--- TO DO ---
Rewrite the material from its first line up to and including the line containing "pointer with under", changing "proving ground" to "testing ground" and leaving everything else unchanged. Return only those lines.

—————

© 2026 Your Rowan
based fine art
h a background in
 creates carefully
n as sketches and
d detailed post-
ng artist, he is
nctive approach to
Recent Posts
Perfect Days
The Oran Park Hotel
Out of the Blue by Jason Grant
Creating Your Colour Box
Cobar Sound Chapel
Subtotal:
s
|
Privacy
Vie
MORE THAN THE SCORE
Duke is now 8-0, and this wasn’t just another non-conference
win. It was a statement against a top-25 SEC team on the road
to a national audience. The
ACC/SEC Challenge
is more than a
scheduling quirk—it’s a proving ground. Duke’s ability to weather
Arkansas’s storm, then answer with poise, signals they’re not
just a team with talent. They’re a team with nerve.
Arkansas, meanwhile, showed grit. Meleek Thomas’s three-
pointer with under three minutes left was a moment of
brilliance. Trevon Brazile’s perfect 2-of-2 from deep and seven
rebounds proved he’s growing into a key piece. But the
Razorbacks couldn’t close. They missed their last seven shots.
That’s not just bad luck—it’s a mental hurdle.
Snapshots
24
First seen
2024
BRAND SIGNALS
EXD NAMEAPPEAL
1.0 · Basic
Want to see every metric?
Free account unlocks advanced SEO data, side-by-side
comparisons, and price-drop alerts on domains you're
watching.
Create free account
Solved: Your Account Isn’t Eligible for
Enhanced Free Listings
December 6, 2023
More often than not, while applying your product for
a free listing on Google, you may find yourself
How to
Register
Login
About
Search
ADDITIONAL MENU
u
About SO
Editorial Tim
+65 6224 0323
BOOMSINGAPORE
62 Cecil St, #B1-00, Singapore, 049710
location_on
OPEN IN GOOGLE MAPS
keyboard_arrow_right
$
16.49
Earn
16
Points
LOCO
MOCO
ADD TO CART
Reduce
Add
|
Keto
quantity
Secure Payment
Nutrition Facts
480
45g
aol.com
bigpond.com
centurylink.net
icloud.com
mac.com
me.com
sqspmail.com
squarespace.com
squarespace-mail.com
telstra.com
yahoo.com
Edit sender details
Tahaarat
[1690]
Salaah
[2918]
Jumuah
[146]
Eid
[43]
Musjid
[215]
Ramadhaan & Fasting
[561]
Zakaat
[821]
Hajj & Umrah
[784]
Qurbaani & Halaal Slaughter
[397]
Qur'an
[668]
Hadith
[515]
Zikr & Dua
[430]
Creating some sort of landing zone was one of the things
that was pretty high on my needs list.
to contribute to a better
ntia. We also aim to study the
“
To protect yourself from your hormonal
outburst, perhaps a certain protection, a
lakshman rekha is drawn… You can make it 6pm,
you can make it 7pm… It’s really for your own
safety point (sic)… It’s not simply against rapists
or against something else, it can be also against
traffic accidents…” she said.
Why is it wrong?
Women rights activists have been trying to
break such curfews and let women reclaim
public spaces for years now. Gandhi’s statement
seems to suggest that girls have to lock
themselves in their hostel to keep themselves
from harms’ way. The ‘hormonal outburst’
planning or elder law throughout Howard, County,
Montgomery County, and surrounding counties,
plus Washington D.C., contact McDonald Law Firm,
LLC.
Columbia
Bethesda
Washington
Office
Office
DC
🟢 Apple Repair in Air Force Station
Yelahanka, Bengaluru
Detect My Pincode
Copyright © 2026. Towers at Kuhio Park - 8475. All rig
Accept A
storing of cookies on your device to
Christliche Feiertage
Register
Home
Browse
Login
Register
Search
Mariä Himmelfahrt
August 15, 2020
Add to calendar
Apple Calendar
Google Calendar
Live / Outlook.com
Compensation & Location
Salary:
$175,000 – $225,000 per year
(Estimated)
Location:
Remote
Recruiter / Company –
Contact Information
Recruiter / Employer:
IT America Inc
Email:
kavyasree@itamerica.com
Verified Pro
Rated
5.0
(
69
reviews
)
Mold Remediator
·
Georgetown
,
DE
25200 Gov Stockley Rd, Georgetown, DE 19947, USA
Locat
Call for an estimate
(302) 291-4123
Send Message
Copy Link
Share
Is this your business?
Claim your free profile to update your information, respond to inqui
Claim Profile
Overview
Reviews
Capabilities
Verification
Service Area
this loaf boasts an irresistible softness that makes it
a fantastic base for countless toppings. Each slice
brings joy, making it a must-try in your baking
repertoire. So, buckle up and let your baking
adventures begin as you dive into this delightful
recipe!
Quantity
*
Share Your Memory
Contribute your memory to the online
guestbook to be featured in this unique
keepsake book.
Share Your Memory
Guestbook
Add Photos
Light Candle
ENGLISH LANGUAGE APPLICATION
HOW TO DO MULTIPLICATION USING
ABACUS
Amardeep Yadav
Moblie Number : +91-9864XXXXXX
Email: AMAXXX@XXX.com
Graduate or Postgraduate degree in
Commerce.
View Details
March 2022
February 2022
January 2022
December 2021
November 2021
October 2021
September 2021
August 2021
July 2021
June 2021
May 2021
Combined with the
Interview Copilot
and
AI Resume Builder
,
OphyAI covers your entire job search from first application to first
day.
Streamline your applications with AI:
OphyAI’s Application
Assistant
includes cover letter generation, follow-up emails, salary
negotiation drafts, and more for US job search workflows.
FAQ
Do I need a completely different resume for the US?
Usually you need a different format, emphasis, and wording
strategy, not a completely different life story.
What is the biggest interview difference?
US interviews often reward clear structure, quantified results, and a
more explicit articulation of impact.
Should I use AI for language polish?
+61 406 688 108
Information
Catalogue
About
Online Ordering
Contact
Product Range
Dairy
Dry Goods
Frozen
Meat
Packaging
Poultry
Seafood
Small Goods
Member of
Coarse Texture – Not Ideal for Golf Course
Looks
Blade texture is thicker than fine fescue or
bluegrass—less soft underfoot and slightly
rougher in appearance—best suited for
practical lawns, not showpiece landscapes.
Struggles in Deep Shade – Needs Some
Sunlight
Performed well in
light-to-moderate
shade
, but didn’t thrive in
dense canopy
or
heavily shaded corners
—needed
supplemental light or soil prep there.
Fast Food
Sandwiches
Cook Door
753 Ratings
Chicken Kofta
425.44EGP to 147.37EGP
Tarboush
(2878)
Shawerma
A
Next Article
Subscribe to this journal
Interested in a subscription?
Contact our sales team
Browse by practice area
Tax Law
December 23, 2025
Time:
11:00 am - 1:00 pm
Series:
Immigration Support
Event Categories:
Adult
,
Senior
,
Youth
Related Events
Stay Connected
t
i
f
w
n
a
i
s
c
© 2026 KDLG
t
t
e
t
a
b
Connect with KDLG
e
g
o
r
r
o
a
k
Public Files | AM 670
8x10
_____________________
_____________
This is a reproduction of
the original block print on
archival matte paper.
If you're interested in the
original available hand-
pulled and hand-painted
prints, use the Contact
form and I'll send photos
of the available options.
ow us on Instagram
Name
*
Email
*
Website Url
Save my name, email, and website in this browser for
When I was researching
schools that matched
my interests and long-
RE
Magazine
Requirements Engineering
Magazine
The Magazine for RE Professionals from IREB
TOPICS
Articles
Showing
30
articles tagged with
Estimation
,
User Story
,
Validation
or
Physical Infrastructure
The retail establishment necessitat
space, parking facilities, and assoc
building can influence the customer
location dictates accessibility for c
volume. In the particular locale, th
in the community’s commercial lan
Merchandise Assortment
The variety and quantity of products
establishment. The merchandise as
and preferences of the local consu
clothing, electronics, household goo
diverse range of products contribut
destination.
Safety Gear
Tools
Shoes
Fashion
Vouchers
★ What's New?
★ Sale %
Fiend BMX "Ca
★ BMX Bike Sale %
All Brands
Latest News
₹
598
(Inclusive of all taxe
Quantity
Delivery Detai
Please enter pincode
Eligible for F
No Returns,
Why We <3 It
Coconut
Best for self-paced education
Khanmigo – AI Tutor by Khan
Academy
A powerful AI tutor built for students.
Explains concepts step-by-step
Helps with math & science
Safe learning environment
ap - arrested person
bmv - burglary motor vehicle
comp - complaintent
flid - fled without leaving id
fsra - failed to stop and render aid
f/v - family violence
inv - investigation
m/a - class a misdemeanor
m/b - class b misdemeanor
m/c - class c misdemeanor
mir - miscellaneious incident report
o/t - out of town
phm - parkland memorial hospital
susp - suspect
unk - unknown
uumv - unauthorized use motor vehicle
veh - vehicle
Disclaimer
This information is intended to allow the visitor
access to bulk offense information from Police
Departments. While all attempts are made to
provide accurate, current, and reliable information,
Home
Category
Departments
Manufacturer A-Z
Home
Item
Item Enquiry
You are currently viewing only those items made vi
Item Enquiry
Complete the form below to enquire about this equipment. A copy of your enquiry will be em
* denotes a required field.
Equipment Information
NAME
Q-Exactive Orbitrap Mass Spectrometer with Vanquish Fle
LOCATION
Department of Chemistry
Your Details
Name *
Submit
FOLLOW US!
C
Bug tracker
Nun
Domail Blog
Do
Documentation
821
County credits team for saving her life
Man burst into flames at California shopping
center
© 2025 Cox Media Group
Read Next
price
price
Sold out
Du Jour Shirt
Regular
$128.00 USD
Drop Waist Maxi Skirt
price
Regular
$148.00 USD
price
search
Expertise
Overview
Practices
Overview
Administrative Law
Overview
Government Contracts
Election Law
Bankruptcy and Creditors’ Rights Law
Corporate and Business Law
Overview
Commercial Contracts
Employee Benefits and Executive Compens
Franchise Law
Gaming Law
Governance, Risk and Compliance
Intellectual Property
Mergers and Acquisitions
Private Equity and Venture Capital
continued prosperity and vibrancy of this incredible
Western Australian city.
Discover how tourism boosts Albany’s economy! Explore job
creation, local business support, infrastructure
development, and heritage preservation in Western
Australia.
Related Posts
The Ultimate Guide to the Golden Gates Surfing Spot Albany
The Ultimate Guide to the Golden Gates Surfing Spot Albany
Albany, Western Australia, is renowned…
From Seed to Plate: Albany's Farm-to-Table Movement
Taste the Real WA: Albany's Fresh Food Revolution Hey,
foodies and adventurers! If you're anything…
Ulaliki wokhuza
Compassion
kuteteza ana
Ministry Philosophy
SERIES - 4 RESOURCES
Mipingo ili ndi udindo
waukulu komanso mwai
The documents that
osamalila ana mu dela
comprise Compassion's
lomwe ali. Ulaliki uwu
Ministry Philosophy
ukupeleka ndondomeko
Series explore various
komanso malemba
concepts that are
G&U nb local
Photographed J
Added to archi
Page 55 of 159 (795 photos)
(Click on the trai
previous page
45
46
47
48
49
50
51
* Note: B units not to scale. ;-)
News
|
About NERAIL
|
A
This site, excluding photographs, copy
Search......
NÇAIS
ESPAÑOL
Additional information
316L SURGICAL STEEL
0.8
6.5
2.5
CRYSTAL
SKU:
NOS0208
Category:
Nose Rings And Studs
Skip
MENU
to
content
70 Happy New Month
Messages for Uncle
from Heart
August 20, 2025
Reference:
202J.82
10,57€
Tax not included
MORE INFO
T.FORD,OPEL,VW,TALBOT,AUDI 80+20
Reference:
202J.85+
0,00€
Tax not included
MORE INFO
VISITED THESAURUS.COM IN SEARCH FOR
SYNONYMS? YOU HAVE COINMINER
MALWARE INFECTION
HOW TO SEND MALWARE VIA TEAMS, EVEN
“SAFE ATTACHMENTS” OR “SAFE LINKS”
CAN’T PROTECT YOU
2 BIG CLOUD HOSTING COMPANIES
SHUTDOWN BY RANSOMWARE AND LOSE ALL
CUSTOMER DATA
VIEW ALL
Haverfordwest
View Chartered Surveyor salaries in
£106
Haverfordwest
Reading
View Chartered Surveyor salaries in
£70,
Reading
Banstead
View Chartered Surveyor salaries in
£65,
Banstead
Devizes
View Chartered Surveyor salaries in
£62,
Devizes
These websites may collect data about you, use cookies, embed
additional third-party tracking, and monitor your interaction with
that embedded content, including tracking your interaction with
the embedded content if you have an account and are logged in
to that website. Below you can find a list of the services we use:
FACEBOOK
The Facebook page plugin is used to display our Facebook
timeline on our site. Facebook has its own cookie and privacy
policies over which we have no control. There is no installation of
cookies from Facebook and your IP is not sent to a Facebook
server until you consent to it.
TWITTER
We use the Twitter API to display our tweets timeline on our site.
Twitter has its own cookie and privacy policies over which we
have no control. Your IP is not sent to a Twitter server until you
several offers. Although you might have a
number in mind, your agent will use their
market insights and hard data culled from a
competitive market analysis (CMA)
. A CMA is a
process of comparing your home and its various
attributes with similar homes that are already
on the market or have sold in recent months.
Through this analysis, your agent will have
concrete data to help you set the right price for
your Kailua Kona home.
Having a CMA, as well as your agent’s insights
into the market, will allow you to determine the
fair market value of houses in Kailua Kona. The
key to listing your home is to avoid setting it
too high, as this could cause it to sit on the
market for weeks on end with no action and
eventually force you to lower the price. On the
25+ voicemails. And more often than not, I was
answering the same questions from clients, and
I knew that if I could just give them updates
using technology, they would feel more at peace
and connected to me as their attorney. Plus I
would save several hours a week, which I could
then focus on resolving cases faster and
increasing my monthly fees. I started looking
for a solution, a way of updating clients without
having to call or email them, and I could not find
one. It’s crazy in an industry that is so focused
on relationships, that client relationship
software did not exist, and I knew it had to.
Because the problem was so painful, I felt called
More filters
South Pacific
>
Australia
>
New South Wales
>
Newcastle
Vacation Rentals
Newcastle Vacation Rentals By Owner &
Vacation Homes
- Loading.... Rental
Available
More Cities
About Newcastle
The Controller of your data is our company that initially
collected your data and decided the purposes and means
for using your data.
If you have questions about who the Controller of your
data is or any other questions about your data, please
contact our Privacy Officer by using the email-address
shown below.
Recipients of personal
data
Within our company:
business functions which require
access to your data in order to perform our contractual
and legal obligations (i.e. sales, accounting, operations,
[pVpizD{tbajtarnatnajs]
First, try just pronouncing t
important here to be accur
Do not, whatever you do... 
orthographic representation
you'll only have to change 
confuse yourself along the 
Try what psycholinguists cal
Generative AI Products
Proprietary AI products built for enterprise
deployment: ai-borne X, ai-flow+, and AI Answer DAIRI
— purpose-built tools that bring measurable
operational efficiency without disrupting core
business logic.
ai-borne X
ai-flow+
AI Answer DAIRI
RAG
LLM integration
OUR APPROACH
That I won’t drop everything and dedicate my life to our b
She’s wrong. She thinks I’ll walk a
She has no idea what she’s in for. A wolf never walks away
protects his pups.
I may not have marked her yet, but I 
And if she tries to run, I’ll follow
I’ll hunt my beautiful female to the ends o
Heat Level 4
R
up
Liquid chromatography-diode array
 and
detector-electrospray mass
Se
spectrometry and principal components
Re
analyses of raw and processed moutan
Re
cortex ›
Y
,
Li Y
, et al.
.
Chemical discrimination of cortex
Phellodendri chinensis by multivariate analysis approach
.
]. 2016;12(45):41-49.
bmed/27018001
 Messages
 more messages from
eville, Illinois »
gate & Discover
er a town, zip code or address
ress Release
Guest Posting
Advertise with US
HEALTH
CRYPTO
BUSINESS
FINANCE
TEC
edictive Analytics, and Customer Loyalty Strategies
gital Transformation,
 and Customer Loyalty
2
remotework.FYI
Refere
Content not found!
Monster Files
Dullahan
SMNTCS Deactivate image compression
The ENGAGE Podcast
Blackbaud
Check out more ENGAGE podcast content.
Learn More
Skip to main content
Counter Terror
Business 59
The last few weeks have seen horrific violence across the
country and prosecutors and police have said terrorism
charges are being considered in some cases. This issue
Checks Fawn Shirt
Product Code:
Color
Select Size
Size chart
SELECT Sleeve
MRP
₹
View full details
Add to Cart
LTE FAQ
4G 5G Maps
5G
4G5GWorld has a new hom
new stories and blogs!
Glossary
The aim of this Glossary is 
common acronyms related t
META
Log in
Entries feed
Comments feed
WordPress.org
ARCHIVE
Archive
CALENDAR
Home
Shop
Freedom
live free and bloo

—————

--- RESPONSE ---
© 2026 Your Rowan
based fine art
h a background in
 creates carefully
n as sketches and
d detailed post-
ng artist, he is
nctive approach to
Recent Posts
Perfect Days
The Oran Park Hotel
Out of the Blue by Jason Grant
Creating Your Colour Box
Cobar Sound Chapel
Subtotal:
s
|
Privacy
Vie
MORE THAN THE SCORE
Duke is now 8-0, and this wasn’t just another non-conference
win. It was a statement against a top-25 SEC team on the road
to a national audience. The
ACC/SEC Challenge
is more than a
scheduling quirk—it’s a testing ground. Duke’s ability to weather
Arkansas’s storm, then answer with poise, signals they’re not
just a team with talent. They’re a team with nerve.
Arkansas, meanwhile, showed grit. Meleek Thomas’s three-
pointer with under three minutes left was a moment of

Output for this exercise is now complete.